This flu season is shaping up to be a real doozy, with widespread influenza activity reported in all states except Hawaii, according to the Centers for Disease Control and Prevention (CDC).
At least 37 children have died from flu-related complications since October, and there could be more to come, as flu activity can last as late as May. Baby boomers, too, have been hit hard. Indeed, those who track the flu say people ages 50 to 64 are being hospitalized at alarming rates, second only to the elderly.
By the time it’s all said and done, the CDC estimates that as many as 700,000 people or more will be hospitalized because of the flu.
The agency continues to emphasize the importance of flu shots, saying that it’s not too late to get one, even in February. Experts also say that doctors should prescribe antivirals, such as Tamiflu, for flu patients as quickly as possible, as the drugs are more effective the earlier they are prescribed.

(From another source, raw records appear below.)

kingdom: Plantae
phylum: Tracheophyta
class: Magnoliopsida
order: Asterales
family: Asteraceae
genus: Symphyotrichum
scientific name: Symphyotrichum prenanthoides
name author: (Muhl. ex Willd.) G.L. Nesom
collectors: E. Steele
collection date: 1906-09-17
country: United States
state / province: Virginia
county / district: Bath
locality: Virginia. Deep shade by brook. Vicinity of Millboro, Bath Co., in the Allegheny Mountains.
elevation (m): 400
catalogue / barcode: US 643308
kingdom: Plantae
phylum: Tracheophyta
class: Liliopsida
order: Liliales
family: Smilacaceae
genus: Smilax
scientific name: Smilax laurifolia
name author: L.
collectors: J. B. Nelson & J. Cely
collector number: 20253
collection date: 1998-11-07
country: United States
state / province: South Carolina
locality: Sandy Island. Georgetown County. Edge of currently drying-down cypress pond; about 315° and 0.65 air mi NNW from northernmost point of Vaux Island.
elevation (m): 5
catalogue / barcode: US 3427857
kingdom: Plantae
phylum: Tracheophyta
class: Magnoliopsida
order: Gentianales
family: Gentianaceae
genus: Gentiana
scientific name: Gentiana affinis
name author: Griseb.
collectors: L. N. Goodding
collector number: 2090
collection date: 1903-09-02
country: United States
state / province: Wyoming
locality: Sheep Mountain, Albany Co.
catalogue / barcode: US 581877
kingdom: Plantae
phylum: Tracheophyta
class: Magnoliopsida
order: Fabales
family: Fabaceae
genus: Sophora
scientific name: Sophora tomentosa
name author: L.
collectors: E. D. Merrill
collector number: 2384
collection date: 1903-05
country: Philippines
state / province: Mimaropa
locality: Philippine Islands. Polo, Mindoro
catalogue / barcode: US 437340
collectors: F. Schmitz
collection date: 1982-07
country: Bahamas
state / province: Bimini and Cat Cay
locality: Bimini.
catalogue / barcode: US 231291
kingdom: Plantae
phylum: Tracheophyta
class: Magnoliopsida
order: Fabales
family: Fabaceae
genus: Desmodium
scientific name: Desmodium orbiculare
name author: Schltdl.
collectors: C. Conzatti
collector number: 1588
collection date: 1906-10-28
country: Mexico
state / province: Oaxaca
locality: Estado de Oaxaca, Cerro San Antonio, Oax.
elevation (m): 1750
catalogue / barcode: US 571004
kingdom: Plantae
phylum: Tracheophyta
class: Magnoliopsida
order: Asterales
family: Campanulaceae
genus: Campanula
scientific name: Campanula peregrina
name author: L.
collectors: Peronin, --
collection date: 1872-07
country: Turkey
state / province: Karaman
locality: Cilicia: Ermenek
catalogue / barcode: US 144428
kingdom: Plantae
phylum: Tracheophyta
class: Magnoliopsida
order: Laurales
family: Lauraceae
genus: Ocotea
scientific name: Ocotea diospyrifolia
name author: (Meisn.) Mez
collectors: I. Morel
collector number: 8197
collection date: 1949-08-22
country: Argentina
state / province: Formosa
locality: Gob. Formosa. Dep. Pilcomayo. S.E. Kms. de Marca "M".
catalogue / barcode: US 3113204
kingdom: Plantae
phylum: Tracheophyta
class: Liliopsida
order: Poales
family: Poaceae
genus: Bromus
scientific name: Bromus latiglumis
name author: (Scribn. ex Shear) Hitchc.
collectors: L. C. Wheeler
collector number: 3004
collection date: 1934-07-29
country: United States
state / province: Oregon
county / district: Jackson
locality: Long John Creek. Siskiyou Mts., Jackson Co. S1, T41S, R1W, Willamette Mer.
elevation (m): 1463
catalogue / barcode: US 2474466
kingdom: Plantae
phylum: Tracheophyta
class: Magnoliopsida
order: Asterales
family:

So how can you tell if your symptoms indicate the flu or just a common cold? Both are respiratory illnesses, but they are caused by different viruses, according to the CDC. Because they can manifest themselves in similar ways, it can be hard to know which ailment you have. But there are a few distinct differences between a run-of-the-mill cold and the flu.
While you can have a fever, cough, sneezing, congestion and a sore throat with both, the symptoms tend to be more severe and intense when you have the flu. And symptoms usually come on more quickly. People with colds are more likely to have a runny nose, whereas those with the flu are more apt to experience chills as well as serious muscle and body aches. With the flu, you’ll typically experience more of the symptoms, not just one or two. People with the flu will have a tough time even getting out of bed; by contrast, those with a cold may still feel well enough to go to the office.